Koffman Lily, Crainiceanu Ciprian, Leroux Andrew
Department of Biostatistics, Johns Hopkins Bloomberg School of Public Health, Baltimore, MD 21205, USA.
Department of Biostatistics & Informatics, Colorado School of Public Health, University of Colorado Anschutz Medical Campus, Aurora, CO 80045, USA.
J R Stat Soc Ser C Appl Stat. 2024 Jul 29;73(5):1221-1241. doi: 10.1093/jrsssc/qlae033. eCollection 2024 Nov.

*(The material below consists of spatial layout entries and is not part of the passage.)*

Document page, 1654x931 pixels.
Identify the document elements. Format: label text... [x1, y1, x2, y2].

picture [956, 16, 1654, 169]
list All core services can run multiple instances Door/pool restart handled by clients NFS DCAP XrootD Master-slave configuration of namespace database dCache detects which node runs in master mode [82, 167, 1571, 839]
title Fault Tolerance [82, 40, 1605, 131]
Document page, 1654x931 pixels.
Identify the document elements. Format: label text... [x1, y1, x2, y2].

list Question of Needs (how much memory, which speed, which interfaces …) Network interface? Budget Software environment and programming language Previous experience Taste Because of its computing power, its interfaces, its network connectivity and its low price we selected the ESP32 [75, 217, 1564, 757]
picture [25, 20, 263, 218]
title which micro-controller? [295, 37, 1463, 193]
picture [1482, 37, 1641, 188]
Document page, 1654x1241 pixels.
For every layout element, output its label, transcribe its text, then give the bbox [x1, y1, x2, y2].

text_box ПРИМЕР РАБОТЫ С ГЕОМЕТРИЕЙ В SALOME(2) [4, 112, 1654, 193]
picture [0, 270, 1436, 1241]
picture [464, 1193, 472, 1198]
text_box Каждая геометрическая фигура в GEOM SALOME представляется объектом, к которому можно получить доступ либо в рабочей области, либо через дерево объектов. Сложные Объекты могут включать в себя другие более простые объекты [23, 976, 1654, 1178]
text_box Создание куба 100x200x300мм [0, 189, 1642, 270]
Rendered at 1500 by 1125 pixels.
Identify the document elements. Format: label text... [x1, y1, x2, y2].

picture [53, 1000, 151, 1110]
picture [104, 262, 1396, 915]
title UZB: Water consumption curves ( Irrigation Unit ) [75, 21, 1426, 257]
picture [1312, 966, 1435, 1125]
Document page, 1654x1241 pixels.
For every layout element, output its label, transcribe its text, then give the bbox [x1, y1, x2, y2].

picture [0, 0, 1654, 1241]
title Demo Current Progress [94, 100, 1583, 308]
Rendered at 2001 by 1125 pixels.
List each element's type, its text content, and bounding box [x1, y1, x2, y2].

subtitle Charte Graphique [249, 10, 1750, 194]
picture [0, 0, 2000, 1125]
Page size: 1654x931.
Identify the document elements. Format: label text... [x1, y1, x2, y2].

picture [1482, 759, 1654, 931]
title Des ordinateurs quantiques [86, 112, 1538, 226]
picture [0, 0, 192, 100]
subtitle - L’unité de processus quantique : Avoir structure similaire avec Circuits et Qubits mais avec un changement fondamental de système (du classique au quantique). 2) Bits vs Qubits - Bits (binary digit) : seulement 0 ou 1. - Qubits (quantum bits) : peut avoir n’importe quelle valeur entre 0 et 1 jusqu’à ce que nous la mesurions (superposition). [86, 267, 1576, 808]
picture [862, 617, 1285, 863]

We consider the problem of predicting an individual's identity from accelerometry data collected during walking. In a previous paper, we transformed the accelerometry time series into an image by constructing the joint distribution of the acceleration and lagged acceleration for a vector of lags. Predictors derived by partitioning this image into grid cells were used in logistic regression to predict individuals. Here, we (a) implement machine learning methods for prediction using the grid cell-derived predictors; (b) derive inferential methods to screen for the most predictive grid cells while adjusting for correlation and multiple comparisons; and (c) develop a novel multivariate functional regression model that avoids partitioning the predictor space. Prediction methods are compared on two open source acceleometry data sets collected from: (a) 32 individuals walking on a km path; and (b) six repetitions of walking on a 20 m path on two occasions at least 1 week apart for 153 study participants. In the 32-individual study, all methods achieve at least 95% rank-1 accuracy, while in the 153-individual study, accuracy varies from 41% to 98%, depending on the method and prediction task. Methods provide insights into why some individuals are easier to predict than others.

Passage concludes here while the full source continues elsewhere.